We've looked at all of these--
punctate staining with no purines, when we add purines,
we lose it.
And I just want to go to a paper that was recently published.
This is probably hard to see, but this just
shows this is an ongoing area of research.
The latest is, now, instead of looking
at this fluorescent stuff where a lot of you commented,
you really can't see the green overlapping
with the red to form yellow.
The pictures were terrible, and if you go back
and you look up there, I can't see it either.
Fluorescence changes, and red and green
on top of each other showing yellow
showing they're sort of in the same general area
are often hard to see.
So now, they've turned to super-resolution,
and if you look at when you turn off the lights,
this is mitochondria, and these little purple things
are the putative purinosome using green attached
fluorescent proteins.
And what you can see is there--
and again, you need to look at the statistics of all of this--
they appear to be associated with the mitochondria.
Does that make sense?
I don't know.
That's where you need purines to make all of your ATP.

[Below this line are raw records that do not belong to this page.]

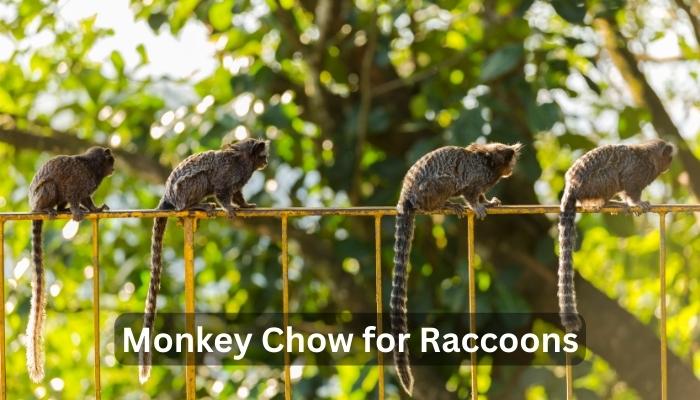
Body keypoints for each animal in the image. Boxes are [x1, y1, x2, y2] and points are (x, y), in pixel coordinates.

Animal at [26, 146, 115, 382]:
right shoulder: (79, 180)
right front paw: (77, 211)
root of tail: (32, 206)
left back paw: (61, 209)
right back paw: (47, 210)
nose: (113, 168)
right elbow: (74, 194)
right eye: (111, 160)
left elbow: (86, 199)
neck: (91, 167)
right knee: (51, 186)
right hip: (40, 197)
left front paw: (96, 209)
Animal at [139, 138, 269, 383]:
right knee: (200, 182)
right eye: (263, 155)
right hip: (184, 189)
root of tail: (168, 195)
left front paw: (245, 206)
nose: (266, 162)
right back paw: (195, 206)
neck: (243, 160)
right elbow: (221, 190)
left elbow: (238, 195)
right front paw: (228, 208)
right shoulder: (228, 174)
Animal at [391, 142, 522, 395]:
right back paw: (444, 204)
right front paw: (478, 206)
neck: (488, 163)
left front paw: (488, 202)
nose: (511, 171)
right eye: (509, 161)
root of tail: (406, 193)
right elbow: (470, 193)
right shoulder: (475, 178)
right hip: (429, 190)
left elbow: (481, 195)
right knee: (447, 185)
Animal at [558, 139, 675, 332]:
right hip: (596, 182)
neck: (649, 158)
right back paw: (607, 202)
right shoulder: (637, 171)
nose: (669, 165)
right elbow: (629, 186)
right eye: (669, 157)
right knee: (612, 175)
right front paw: (637, 203)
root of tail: (572, 185)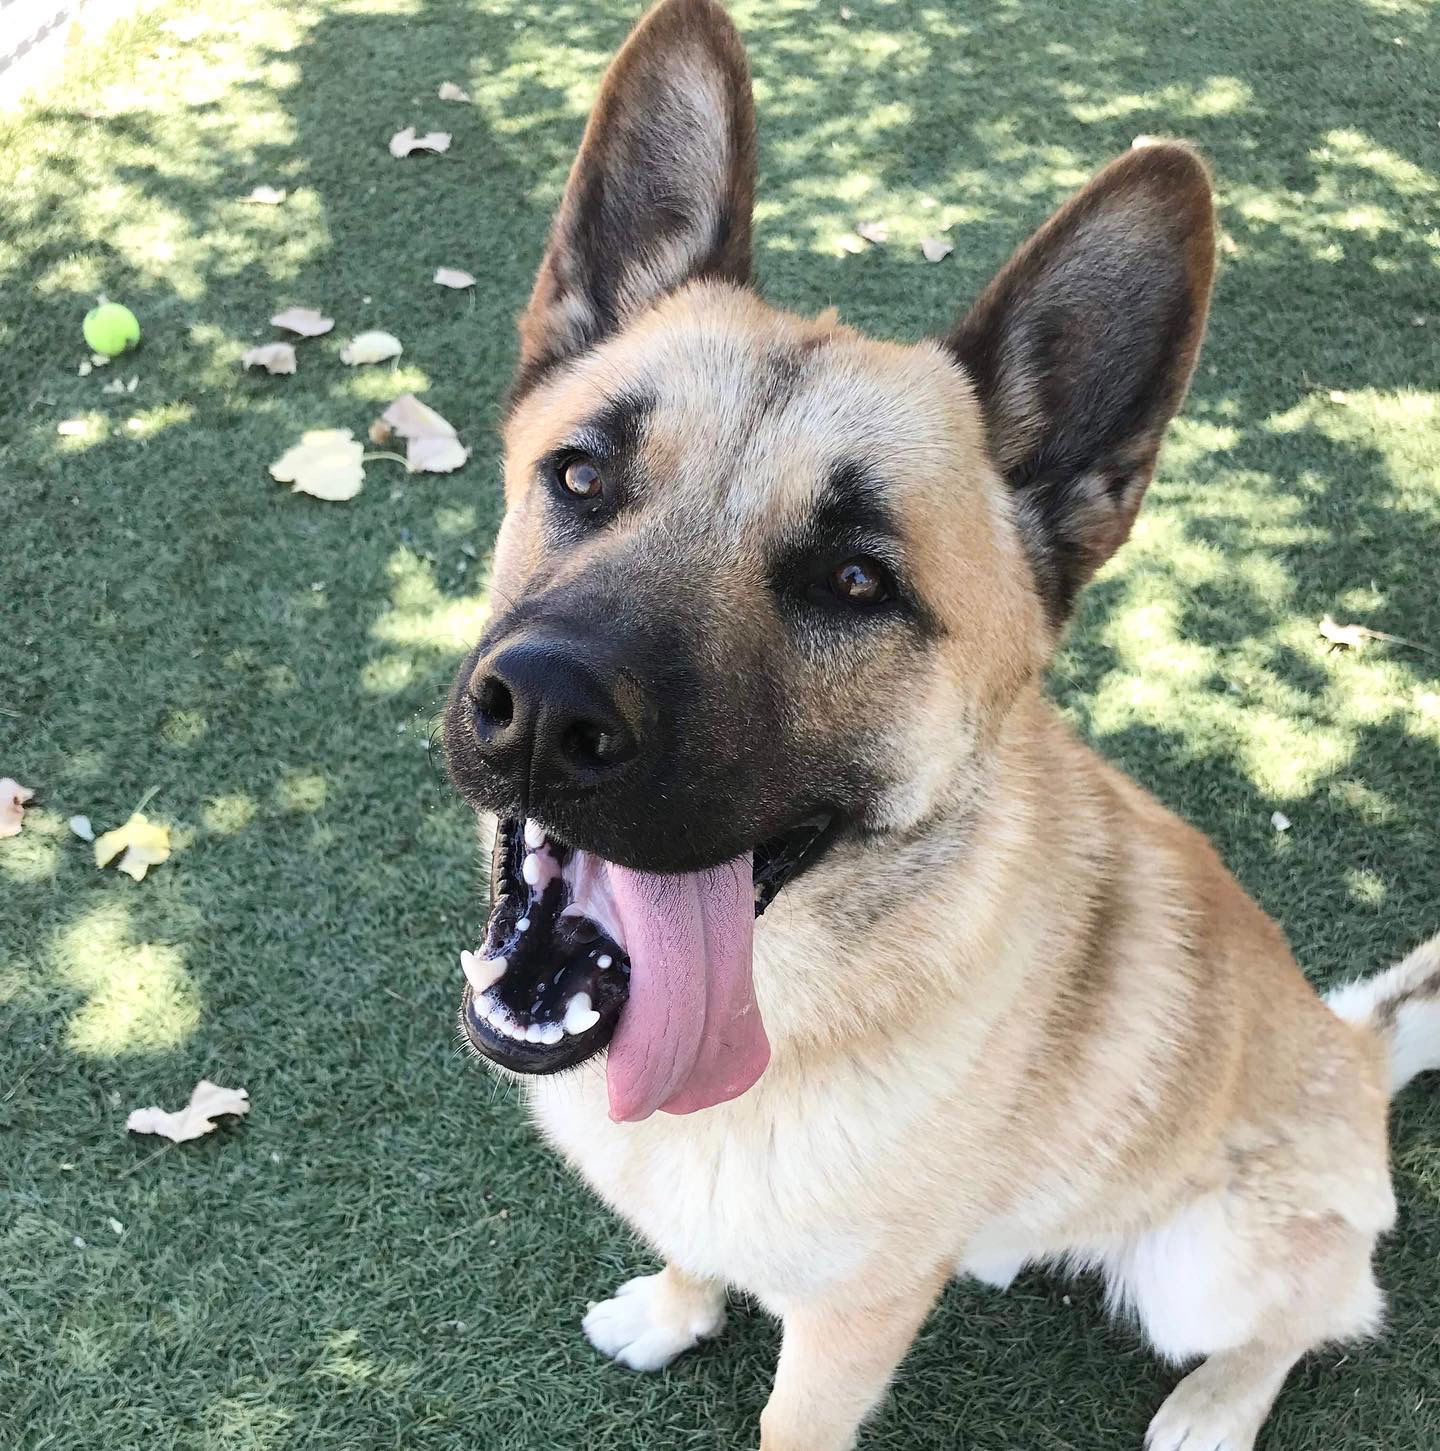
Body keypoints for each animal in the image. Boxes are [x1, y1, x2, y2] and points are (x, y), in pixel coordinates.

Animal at [441, 5, 1440, 1445]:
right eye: (580, 474)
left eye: (858, 579)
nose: (543, 711)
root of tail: (1357, 1051)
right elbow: (696, 1243)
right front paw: (676, 1307)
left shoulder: (850, 1324)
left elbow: (791, 1416)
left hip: (1209, 1263)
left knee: (1321, 1304)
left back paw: (1215, 1403)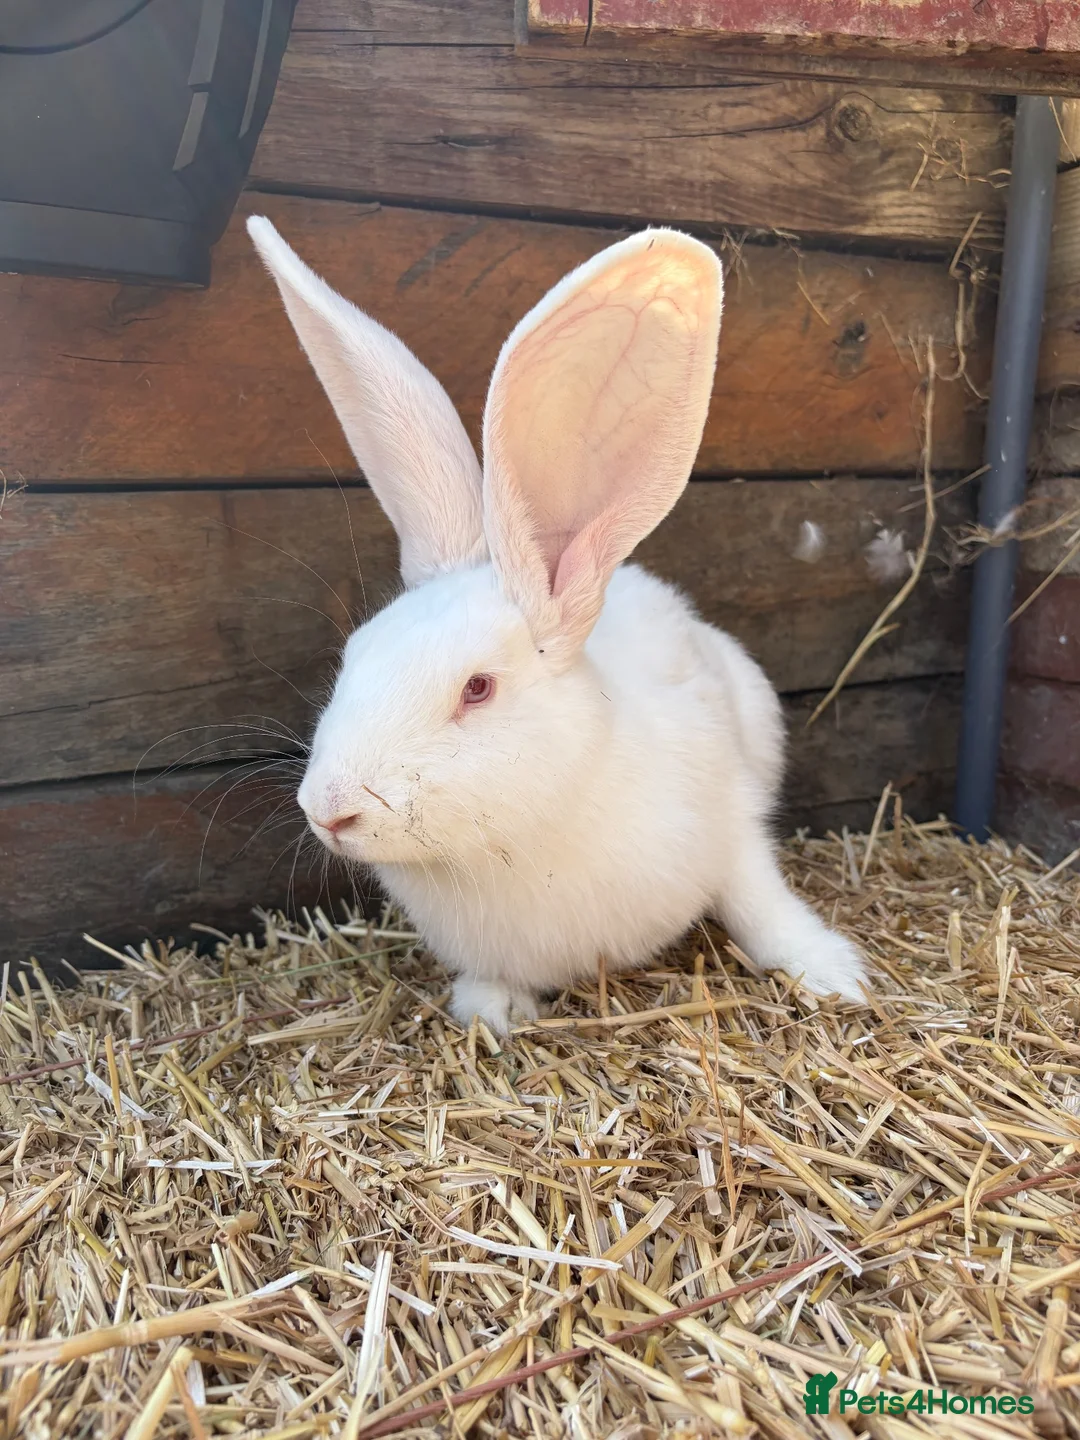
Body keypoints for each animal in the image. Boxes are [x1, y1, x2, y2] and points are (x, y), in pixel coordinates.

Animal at [248, 215, 868, 1035]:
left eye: (478, 688)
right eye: (353, 658)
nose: (329, 810)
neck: (517, 844)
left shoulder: (732, 829)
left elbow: (760, 901)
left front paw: (833, 974)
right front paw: (489, 1012)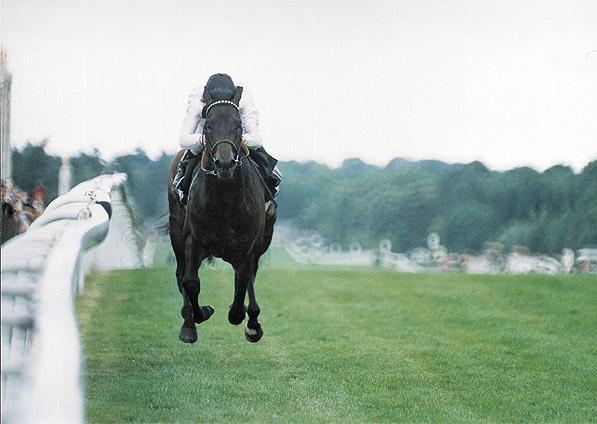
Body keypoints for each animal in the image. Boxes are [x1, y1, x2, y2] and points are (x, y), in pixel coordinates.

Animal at [168, 86, 278, 344]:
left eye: (239, 125)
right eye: (208, 125)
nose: (224, 163)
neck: (224, 199)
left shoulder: (248, 245)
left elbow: (242, 282)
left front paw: (244, 318)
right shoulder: (194, 239)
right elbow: (190, 281)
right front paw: (197, 317)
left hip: (263, 239)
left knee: (250, 275)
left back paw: (252, 320)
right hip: (175, 229)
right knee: (181, 273)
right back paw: (188, 318)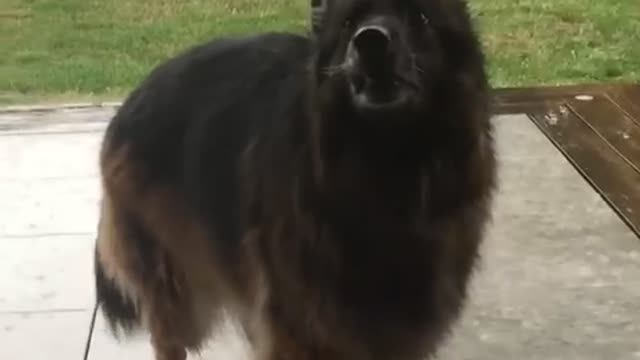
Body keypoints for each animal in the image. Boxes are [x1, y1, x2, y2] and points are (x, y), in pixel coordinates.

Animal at [92, 0, 498, 360]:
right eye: (349, 23)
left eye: (420, 16)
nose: (370, 42)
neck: (386, 171)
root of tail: (131, 100)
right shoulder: (304, 327)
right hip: (181, 294)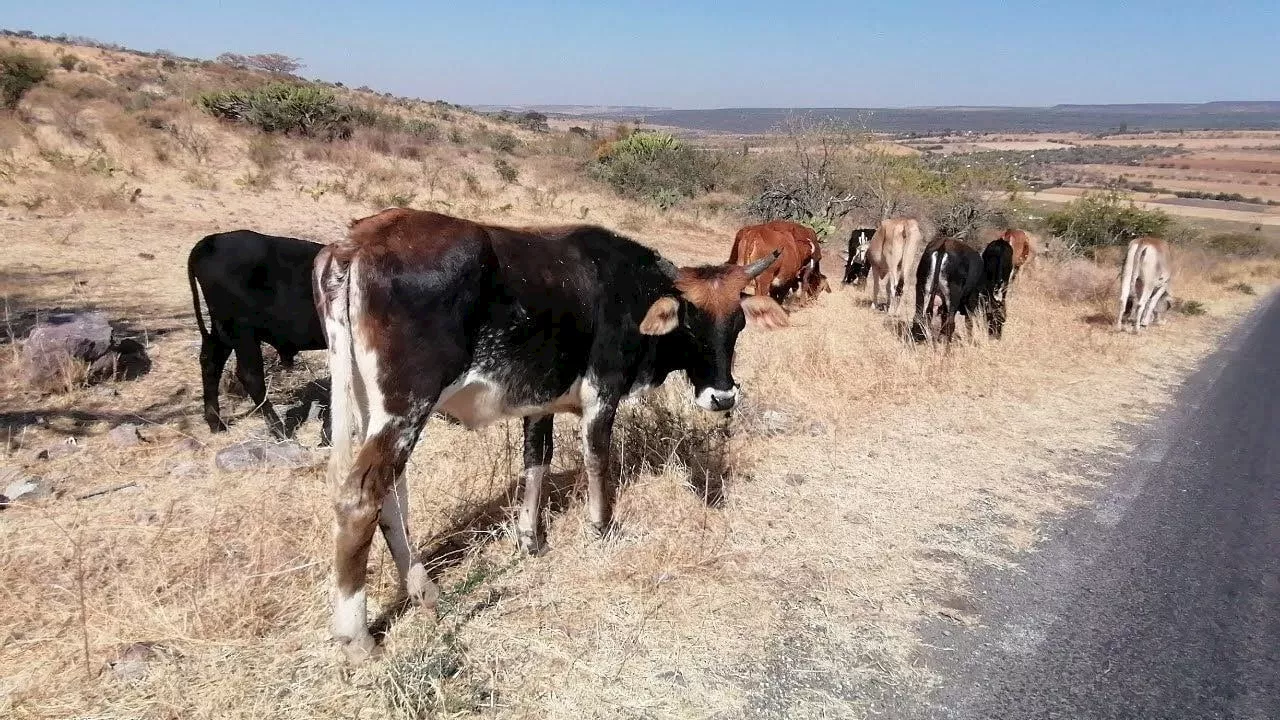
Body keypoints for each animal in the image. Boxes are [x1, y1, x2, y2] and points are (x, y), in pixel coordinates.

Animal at [192, 228, 330, 438]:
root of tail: (211, 240)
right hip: (242, 332)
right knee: (250, 376)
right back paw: (279, 429)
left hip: (222, 331)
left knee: (211, 363)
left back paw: (216, 424)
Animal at [312, 207, 788, 655]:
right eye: (690, 323)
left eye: (738, 324)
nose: (723, 397)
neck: (628, 289)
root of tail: (358, 240)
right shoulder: (603, 391)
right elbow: (597, 458)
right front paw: (600, 526)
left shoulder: (539, 401)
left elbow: (536, 461)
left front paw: (530, 538)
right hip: (406, 408)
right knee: (362, 498)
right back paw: (357, 637)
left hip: (373, 409)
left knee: (390, 497)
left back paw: (424, 591)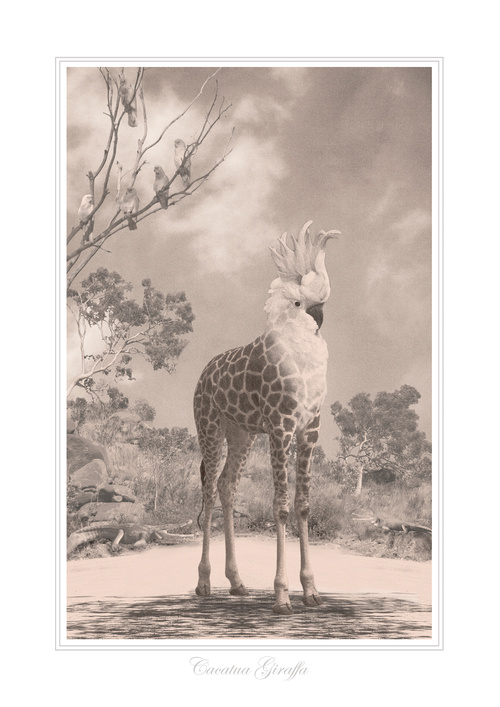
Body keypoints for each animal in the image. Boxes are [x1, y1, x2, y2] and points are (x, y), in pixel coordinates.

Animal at [193, 220, 340, 614]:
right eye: (299, 303)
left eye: (322, 303)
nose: (320, 320)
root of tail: (202, 374)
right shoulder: (280, 427)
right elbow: (281, 508)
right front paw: (281, 595)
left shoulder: (309, 431)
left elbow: (303, 506)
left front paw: (311, 591)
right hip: (209, 427)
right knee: (209, 492)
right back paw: (204, 583)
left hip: (241, 434)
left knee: (227, 485)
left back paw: (237, 582)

Anyhow, it's linked to signaling pathways,
and they do that in this paper.
But again, to me, this is just another example.
I don't think they expected to find this.
And they found that, and so now we have more complex systems
to really try to understand why these things-- do they
sequester, number one, and if they do sequester, what
is the advantage to biology?
So, we end here, and the bottom line
is, when you think about all the data, it's a moving target.
You can't prove something.
If you're a mechanism person, you can't prove a mechanism.
It keeps changing.
That's the way life is.
So you have a model.
You make it as simple as possible, you get some data,
you find something that doesn't agree with your hypothesis.
You've got to change it.
That's why science is so much fun.
That's the end of purines, and I'm
sorry I didn't get to tell you about ribonucleotide
reductases.
It's much more chemically complex than anything
you saw in purines, so I am sure you
are delighted that you didn't have
to look at all the radicals.
So we'll see you on, I guess, Tuesday.